Observatório econômico A insustentável leveza do déficit

Por: Fernando Dias

Publicado em: 13/11/2017 08:00 Atualizado em:

Com a retomada da agenda de reformas a equipe do governo volta a se defrontar com a questão previdenciária, e muitos já falam e jogar a toalha deixando para 2019. Este é o tema mais polêmico de toda a vasta agenda reformista do governo, superando a reforma trabalhista já aprovada. Discorda-se de tudo, até que existe déficit e mesmo que se pode falar dele. É no mínimo estranho que agentes públicos discordem entre si sobre a existência de algo que se estima na casa das centenas de bilhões por ano, algo parece muito errado pelas bandas do planalto central.
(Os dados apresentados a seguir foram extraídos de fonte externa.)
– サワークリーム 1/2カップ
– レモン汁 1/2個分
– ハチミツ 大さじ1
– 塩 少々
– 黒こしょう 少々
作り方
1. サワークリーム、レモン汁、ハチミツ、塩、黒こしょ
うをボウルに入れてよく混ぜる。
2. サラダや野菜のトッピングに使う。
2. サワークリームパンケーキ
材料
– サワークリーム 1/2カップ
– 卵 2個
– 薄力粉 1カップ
Vamos aos números oficiais. Em 2016 a previdência teve déficit em torno de 150 bilhões e para 2017 a estimativa é pouco mais de 180 bilhões. Já a seguridade social, que é a soma da previdência mais programas sociais e mais a saúde, chegou a incríveis 258 bilhões de déficit em 2016. Para reverter esta situação, que inviabilizará o orçamento público nas próximas décadas com base nos números oficiais, propôs-se incialmente uma ampla reforma atingindo os pilares do déficit, a aposentadoria rural e a aposentadoria do setor público. Em ambos os casos a ideia é ampliar o período que a pessoa trabalha para ter direito a aposentadoria, com a introdução da idade mínima, e elevar o período contributivo mínimo em todos os casos, de 15 para 25 anos. Haveria também um custo adicional, um pedágio, para os servidores públicos se manterem no sistema atual.
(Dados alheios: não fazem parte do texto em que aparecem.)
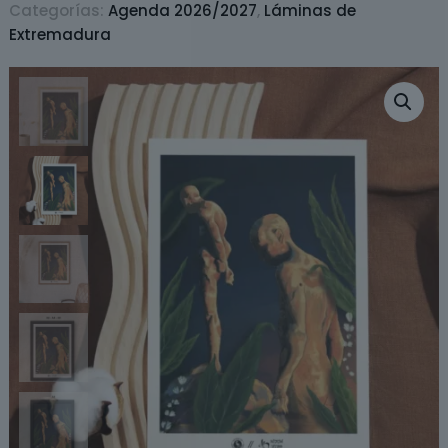
Categorías:
Agenda 2026/2027
,
Láminas de
Extremadura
A principal critica feita a versão oficial é que a constituição fala em financiamento da seguridade e não da previdência e, assim, não haveria fundamento em falar em déficit previdenciário. Já quanto à seguridade, como a constituição fala de uma série de receitas que seriam exclusivas para financiá-la e por força de emenda constitucional parte vai para o orçamento da União, isto deveria ser revisto. Além disso, dizem os críticos, o déficit referente à previdência do setor público não tem guarida constitucional no déficit da seguridade e deveria ser retirado da conta. Por fim, se todas as empresas pagassem seus débitos e zerassem suas dívidas, o déficit estaria resolvido. Em outras palavras, o que os críticos dizem é que se existe déficit ele pertence ao orçamento da União e deve ser financiado por mais impostos e/ou aumento da dívida pública, é uma questão filosófica.

Uma pena que a filosofia não paga as contas, e a reforma virá de um jeito ou de outro. Em verdade, a previdência social vem sendo continuamente modificada faz décadas via lei ordinária, onde é possível. Apenas para citar algumas destas alterações temos: contribuição dos inativos, limite do INSS para os servidores públicos, fator previdenciário, fim do acumulo de gratificações para efeito de aposentadoria no setor público, fim da promoção para efeito de aposentadoria no setor público, fim transferência do benefício para filhas solteiras, introdução da média longa (80% das contribuições) no setor público, dentre outras. Inclusive, como resposta a possível não aprovação da reforma, o governo já preparou MP para elevar para 14%, ao invés de 11%, a alíquota de contribuição do setor público. Em rota contrária a todos estes cortes, contudo, o gasto com aposentadoria rural explodiu.

É verdade que o cenário apresentado hoje está contaminado pela crise recente, e é verdade que a União poderia ser um pouco mais efetiva na cobrança de suas dívidas. Mas nada disso irá resolver a situação, mesmo porque a tendência é crescimento do déficit em função do envelhecimento da população e da maior expectativa de vida. Fechar os olhos a isso é esperar o navio bater no iceberg para disputar bote salva-vidas. Algumas vezes os tomadores de decisão precisam ver o custo de longo prazo para o país mesmo quando isto representa para eles, politicamente, um grande custo individual. Ficar filosofando em algumas situações lembra muito a banda do Titanic, que tocava enquanto o navio afundava. Apesar de dar alegria e regozijo a alguns, no final o navio ia parar no fundo do mar do mesmo jeito.